CineMA: A Foundation Model for Cine Cardiac MRI
Journal:
arXiv
Published Date:
May 31, 2025
Abstract
Cardiac magnetic resonance (CMR) is a key investigation in clinical
cardiovascular medicine and has been used extensively in population research.
However, extracting clinically important measurements such as ejection fraction
for diagnosing cardiovascular diseases remains time-consuming and subjective.
We developed CineMA, a foundation AI model automating these tasks with limited
labels. CineMA is a self-supervised autoencoder model trained on 74,916 cine
CMR studies to reconstruct images from masked inputs. After fine-tuning, it was
evaluated across eight datasets on 23 tasks from four categories: ventricle and
myocardium segmentation, left and right ventricle ejection fraction
calculation, disease detection and classification, and landmark localisation.

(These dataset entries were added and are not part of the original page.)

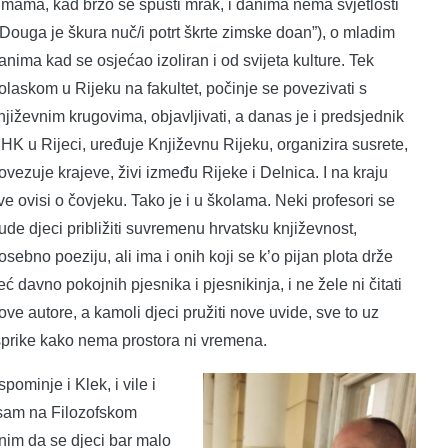
imama, kad brzo se spusti mrak, i danima nema svjetlosti
„Douga je škura nuč/i potrt škrte zimske doan”), o mladim
anima kad se osjećao izoliran i od svijeta kulture. Tek
olaskom u Rijeku na fakultet, počinje se povezivati s
njiževnim krugovima, objavljivati, a danas je i predsjednik
HK u Rijeci, uređuje Književnu Rijeku, organizira susrete,
ovezuje krajeve, živi između Rijeke i Delnica. I na kraju
ve ovisi o čovjeku. Tako je i u školama. Neki profesori se
rude djeci približiti suvremenu hrvatsku književnost,
osebno poeziju, ali ima i onih koji se k’o pijan plota drže
eć davno pokojnih pjesnika i pjesnikinja, i ne žele ni čitati
ove autore, a kamoli djeci pružiti nove uvide, sve to uz
sprike kako nema prostora ni vremena.
pominje i Klek, i vile i
a sam na Filozofskom
ažnim da se djeci bar malo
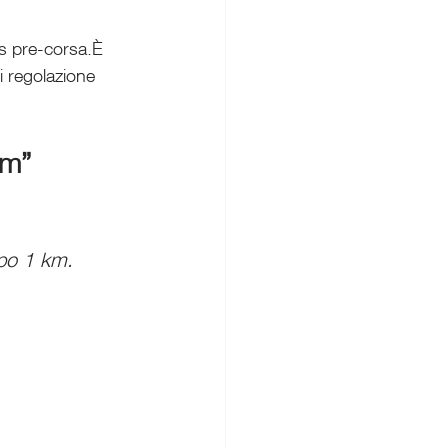
ss pre-corsa.È 
i regolazione 
km”
opo 1 km. 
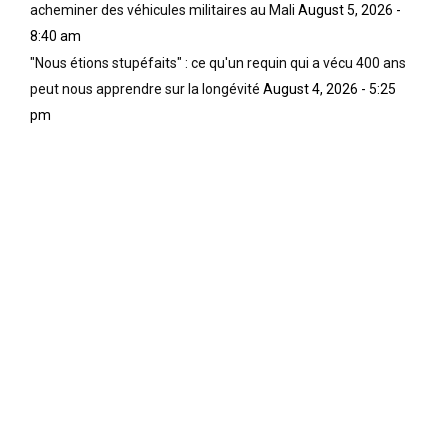
acheminer des véhicules militaires au Mali
August 5, 2026 -
8:40 am
"Nous étions stupéfaits" : ce qu'un requin qui a vécu 400 ans
peut nous apprendre sur la longévité
August 4, 2026 - 5:25
pm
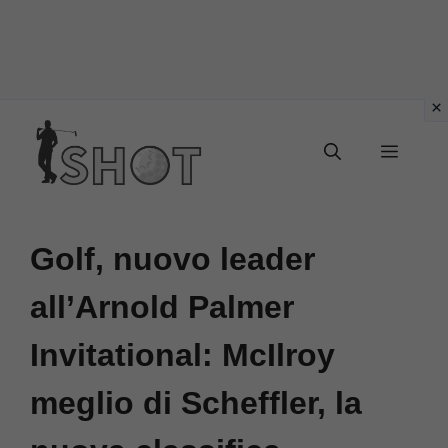
Vai
Menu
al
contenuto
Golf, nuovo leader
all’Arnold Palmer
Invitational: McIlroy
meglio di Scheffler, la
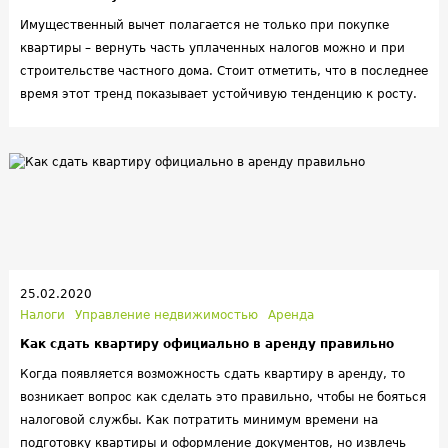
Имущественный вычет полагается не только при покупке
квартиры – вернуть часть уплаченных налогов можно и при
строительстве частного дома. Стоит отметить, что в последнее
время этот тренд показывает устойчивую тенденцию к росту.
Всем известные «особенности» 2020 года лишь добавили
частным домам популярности – после весеннего заточения
многие жильцы квартир задумались о собственном загородном
уголке свободы. К тому же, раньше строительство дома
считалось доступным лишь тем, кто обладает тайными
знаниями. Технологии сегодняшнего дня (и масса
видеороликов на эту тему) позволяют в короткие сроки
обзавестись личной крепостью даже дилетанту в
25.02.2020
строительном деле.
Налоги
Управление недвижимостью
Аренда
Как сдать квартиру официально в аренду правильно
Когда появляется возможность сдать квартиру в аренду, то
возникает вопрос как сделать это правильно, чтобы не бояться
налоговой службы. Как потратить минимум времени на
подготовку квартиры и оформление документов, но извлечь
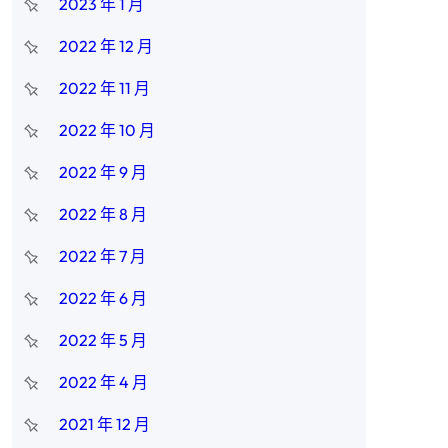
2023 年 1 月
2022 年 12 月
2022 年 11 月
2022 年 10 月
2022 年 9 月
2022 年 8 月
2022 年 7 月
2022 年 6 月
2022 年 5 月
2022 年 4 月
2021 年 12 月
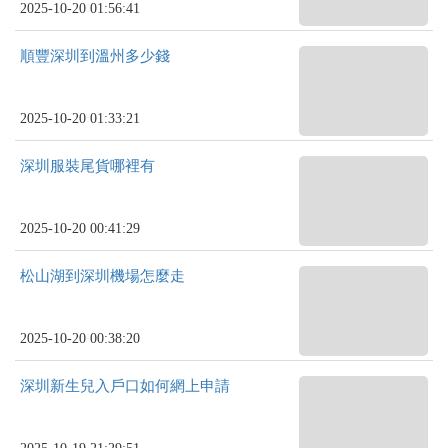
2025-10-20 01:56:41
順豐深圳到溫州多少錢
2025-10-20 01:33:21
深圳服裝尾貨哪裡有
2025-10-20 00:41:29
松山湖到深圳機場怎麼走
2025-10-20 00:38:20
深圳新生兒入戶口如何網上申請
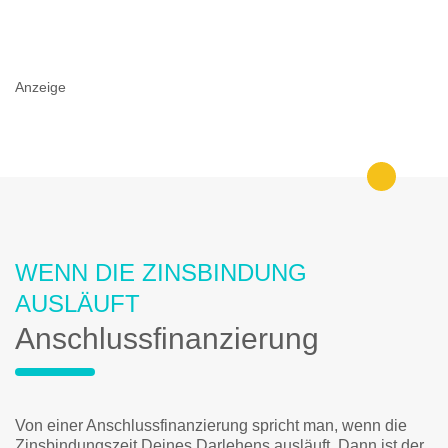
Anzeige
WENN DIE ZINSBINDUNG
AUSLÄUFT
Anschlussfinanzierung
Von einer Anschlussfinanzierung spricht man, wenn die
Zinsbindungszeit Deines Darlehens ausläuft. Dann ist der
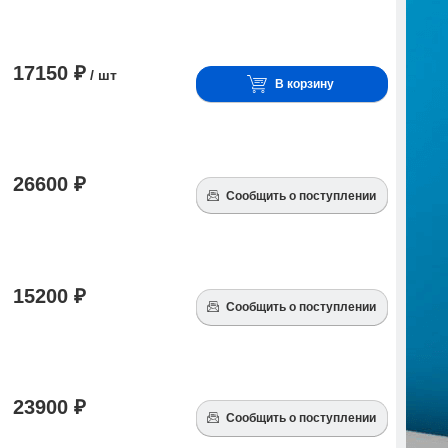
17150 ₽
/ шт
В корзину
26600 ₽
Сообщить о поступлении
15200 ₽
Сообщить о поступлении
23900 ₽
Сообщить о поступлении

CineMA is the first foundation model for cine CMR to match or outperform
convolutional neural networks (CNNs). CineMA demonstrated greater label
efficiency than CNNs, achieving comparable or better performance with fewer
annotations. This reduces the burden of clinician labelling and supports
replacing task-specific training with fine-tuning foundation models in future
cardiac imaging applications. Models and code for pre-training and fine-tuning
are available at https://github.com/mathpluscode/CineMA, democratising access
to high-performance models that otherwise require substantial computational
resources, promoting reproducibility and accelerating clinical translation.